Fusillés deux fois pour l’exemple

mis en ligne le 26 novembre 2009

Ce 11 novembre, comme chaque année, nous nous retrouvons autour du monument aux morts pacifiste de Gentioux pour condamner collectivement toutes les guerres, quelles qu’elles soient.

Et, comme chaque fois, certains entament leur couplet pour demander la réhabilitation des fusillés pour l’exemple, aux côtés de grands pacifistes comme Lionel Jospin en 1998, Jean-Marie Bockel, secrétaire d’État aux Anciens Combattants, en 2008, ou du conseil général de l’Aisne qui va jusqu’à proposer un voeu « pour la reconnaissance des soldats condamnés pour l’exemple comme combattants de la Grande Guerre à part entière ».

La Libre Pensée, l’ARAC (une association d’anciens combattants proche du PC), la Ligue des droits de l’homme et l’Union pacifiste de France, militent dans ce sens depuis plusieurs années.

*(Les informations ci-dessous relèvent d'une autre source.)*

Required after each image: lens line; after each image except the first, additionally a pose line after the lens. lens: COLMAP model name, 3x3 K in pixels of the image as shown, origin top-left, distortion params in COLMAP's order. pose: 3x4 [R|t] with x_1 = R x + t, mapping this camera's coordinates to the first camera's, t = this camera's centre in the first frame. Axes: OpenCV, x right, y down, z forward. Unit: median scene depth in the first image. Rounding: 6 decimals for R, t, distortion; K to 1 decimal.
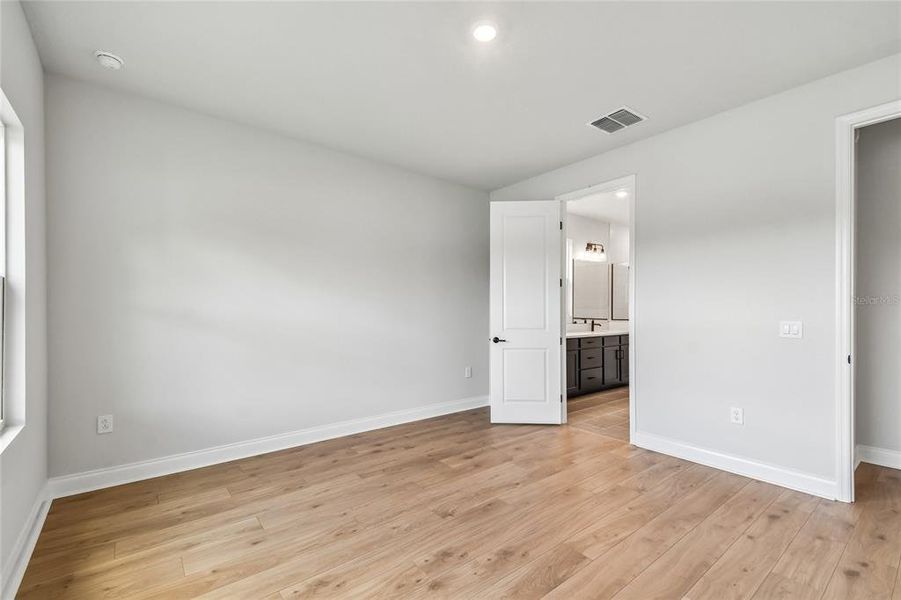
lens RADIAL K [[391.6, 0, 451.2], [0, 391.6, 310.6], [0, 0, 1]] dist [0.057839, -0.025965]
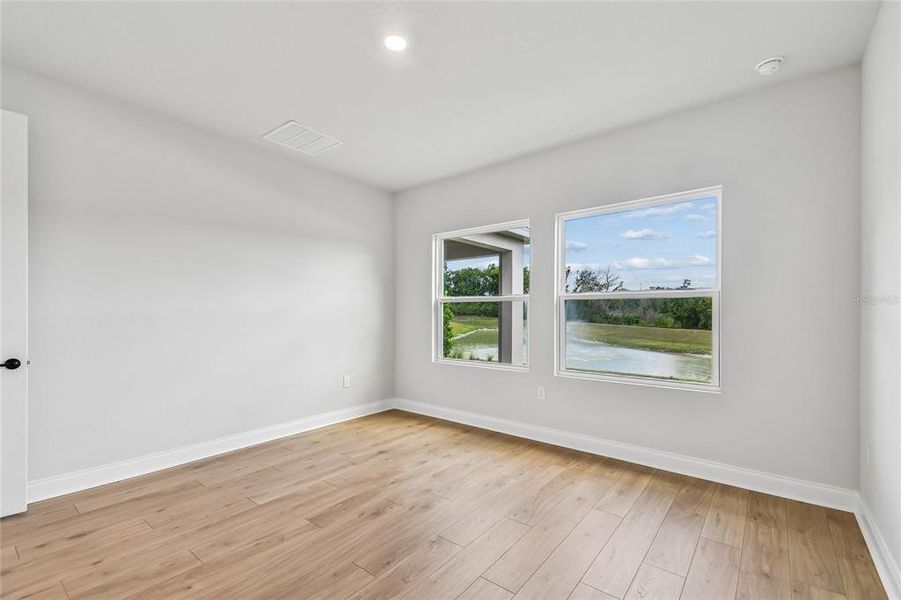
lens RADIAL K [[391.6, 0, 451.2], [0, 391.6, 310.6], [0, 0, 1]] dist [0.057839, -0.025965]
pose [[-0.975786, -0.003287, -0.218705, 0.119662], [-0.002739, 0.999992, -0.002811, -0.001478], [0.218712, -0.002144, -0.975787, 1.452178]]
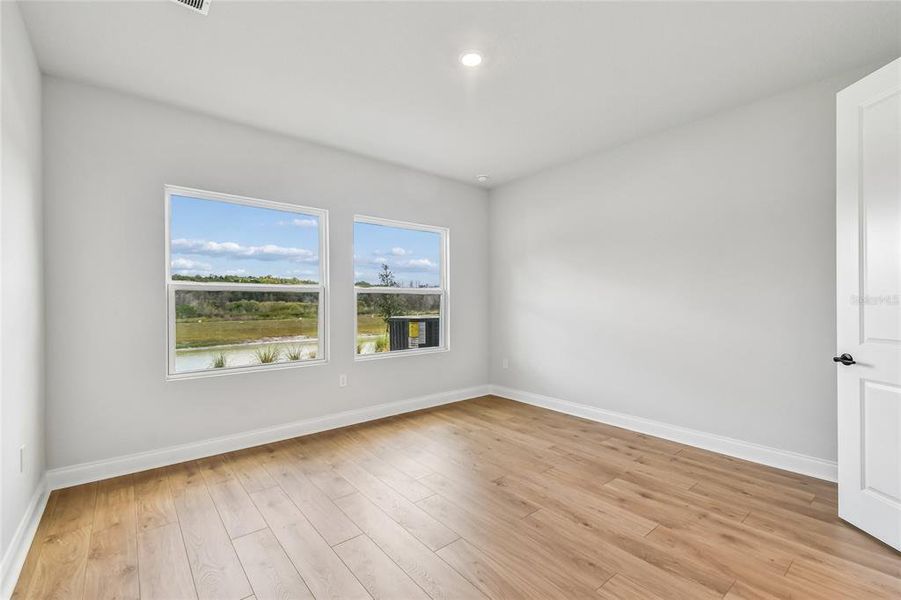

La LDH annonce ainsi en novembre 2008 : « La Ligue des droits de l’homme demande que la réhabilitation des fusillés pour l’exemple victimes de condamnations arbitraires des tribunaux militaires soit poursuivie, pour que justice soit rendue à ces hommes et que leur mémoire sorte de l’oubli.»

Drôle d’ambiguïté ! En quoi leur réhabilitation aura-t-elle pour conséquence de sortir leur mémoire de l’oubli ? Tant que les fusillés pour l’exemple restent au « ban de la nation », nous entretenons leur mémoire comme exemplaire de la barbarie et de l’arbitraire militaire. La réhabilitation a pour objectif de reconnaître les condamnés pour l’exemple comme des soldats à part entière, comme les autres. S’ils sont réhabilités, leur nom sera peut-être même inscrit sur les monuments aux morts, et leur mémoire sera nivelée avec celle de tous les autres morts de la guerre. Les monuments aux morts qui proclament « maudite soit la guerre » sont bien peu nombreux, la majorité glorifie le sacrifice pour la patrie. Il ne s’agit pas ici de critiquer le sentiment d’injustice que l’on ressent face à l’arbitraire militaire, ni cette volonté de demander justice, mais de prendre du recul quant à ce sentiment spontané d’injustice. À qui demande-t-on justice ? À un État-nation militariste.

Il y a dans cette volonté de réhabilitation comme une tentative révisionniste : il s’agit en quelque sorte de réécrire l’histoire. Condamnés pour l’exemple, ils l’ont été ; il n’y a aucune raison de vouloir gommer cette exemplarité. Les réhabiliter, c’est vouloir normaliser leur mort. Et cela ne peut se concevoir que si l’on se sent concerné par l’idée de nation, de nation qu’il faut défendre contre des ennemis. Il n’y a aucune raison que quiconque, aujourd’hui, se sente impliqué et responsable de ce qui s’est passé en 1914-1918 ou n’importe quand avant sa naissance. Les idées de nation et de patrie me sont étrangères et je vomis l’existence de l’État, pourquoi irais-je jouer les redresseurs de torts pour gommer l’ignominie de l’État français ? Sauf à me sentir partie prenante de ces monstres froids que sont la nation et l’État.

Que d’ardents défenseurs de la nation et de l’État entament cette démarche, ça peut se comprendre, mais que des gens qui se disent pacifistes, qui se proclament sans dieu ni maître, qui militent pour la « sociale » et sont internationalistes, voire anti-nation, s’embarquent dans la même charrette, c’est plus difficile à avaler.

Que cherchez-vous avec ce révisionnisme ? À réformer la façon de faire la guerre : vouloir réhabiliter les fusillés pour l’exemple, c’est faire dire à l’État que ces jugements étaient indignes et que la prochaine fois ça ne se reproduira pas. Vouloir faire admettre ses torts à l’État, c’est admettre qu’il puisse se conduire différemment, c’est conforter son existence.

Ma seule façon d’envisager cette question, c’est d’essayer de me mettre dans la peau d’un de ces soldats. À supposer que dans les mêmes circonstances j’ai eu le courage de mettre la crosse en l’air, je crois que je me retournerais dans ma tombe si j’apprenais qu’on veut me considérer comme un soldat mort pour la patrie.